CLASSIC REEL: 'Hot Shot'
Cast: Jim Youngs, Pelé, Billy Warlock, Leon Russom,
Mario Van Peebles and Penelope Anne Miller
of release: 1986
rookie soccer player travels to Brazil to enlist a retired professional player to
This classic sports drama, probably half-forgotten these days, will appeal to both soccer and non-soccer enthusiasts. While it received a moderate reception when it first came out, "Hot Shot" is inspiring as it is a film about self-growth, loyalty, and finding your own identity and path in life. And of course, the added bonus of featuring the late soccer legend, Pelé.
"Hot Shot"'s lead character, Jimmy Kristidis, chaffing under his wealthy (and overbearing) Greek American parents’ ploy to dictate his life, chooses to drop out of school and become a professional soccer player. His only ally is his best friend Vinnie (“Days of our Lives” alum, Billy Warlock) as they both train to be able to be worthy of a football club, The Rockers. Although they both achieve their goal, Jimmy’s several issues, the main one being his arrogance and lack of team spirit, draws the ire of the other players, the coach, and the club’s owner/manager. His shortcomings deter his aspirations, despite his love of the game, causing him to be benched several times and deemed 'not good enough'. After several reprimands and a suspension without pay, Jimmy has a wake-up call and travels to Brazil, seeking his long-time idol for further training.
His idol is Santos, (Pelé playing a semi-fictionalized version of himself), a decade-retired Brazilian player, who Jimmy finds living on a remote farm. Santos, content with his quiet life, is friendly but reluctant and refuses his request; but takes him in as a guest to help him around the farm. Santos is firm about soccer being behind him for good but is patient with Jimmy; listening to his story, which is told via several flashbacks. A close companionship builds between the two
men as they work on the farm and talk, considering their age gap.
What actually made the film was Jimmy being a better person than a better player and knowing what was more important, and he wasn't only the one who learned that. Whatever his reason for retiring, Santos also realised how he couldn’t escape his past (after getting an empathy) and was more than eager to pass the torch to his American mentee in the end.
Overall, "Hot Shot" is an
enjoyable watch, though predictable, and brings a feeling of nostalgia for the pre-Internet/digital era.
Pelé retired from football in 1977 and was 46 years old at the time of the film's release.

* SOURCE DATA

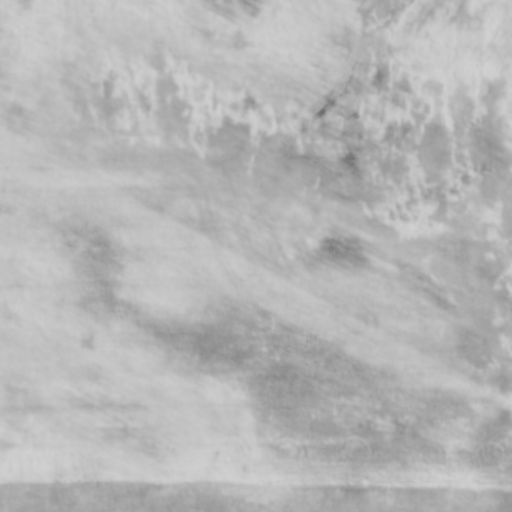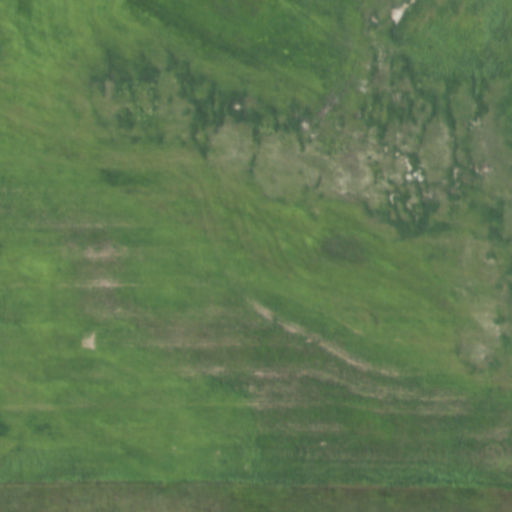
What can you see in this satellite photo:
road: (256, 476)
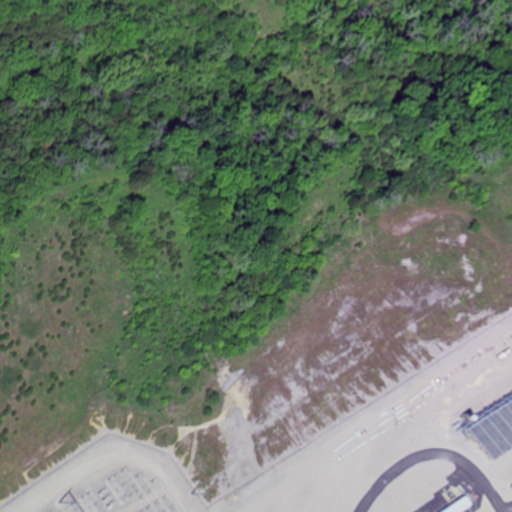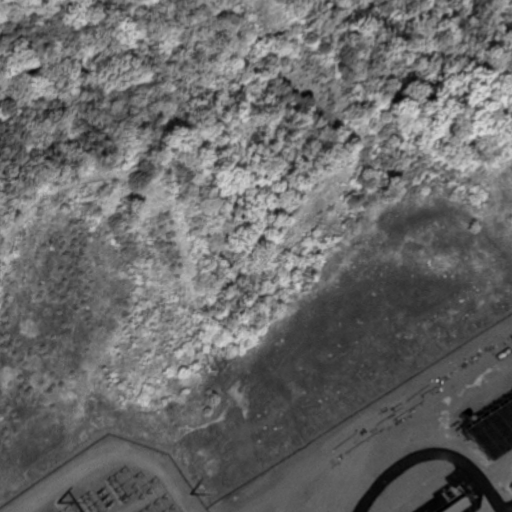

* EXERCISE INSTRUCTIONS
• A. In the "Hot Shot" review, what is the name of the football club that Jimmy and Vinnie train to join?
• B. Which cast members does the "Hot Shot" review list?
• C. Rewrite the paragraph of the "Hot Shot" review that begins "His idol is Santos" in shorter form, keeping its main facts.

* SOLUTIONS PER TASK
• A. The Rockers.

• B. Jim Youngs, Pelé, Billy Warlock, Leon Russom, Mario Van Peebles and Penelope Anne Miller.

• C. Jimmy's idol is Santos, a Brazilian player played by Pelé as a semi-fictionalized version of himself. Santos has been retired for a decade and lives on a remote farm. He is content with his quiet life and refuses Jimmy's request, but he takes him in as a guest to help around the farm. He insists soccer is behind him for good, yet he patiently listens to Jimmy's story, which is told through flashbacks. The two men grow close as they work and talk, despite their age gap.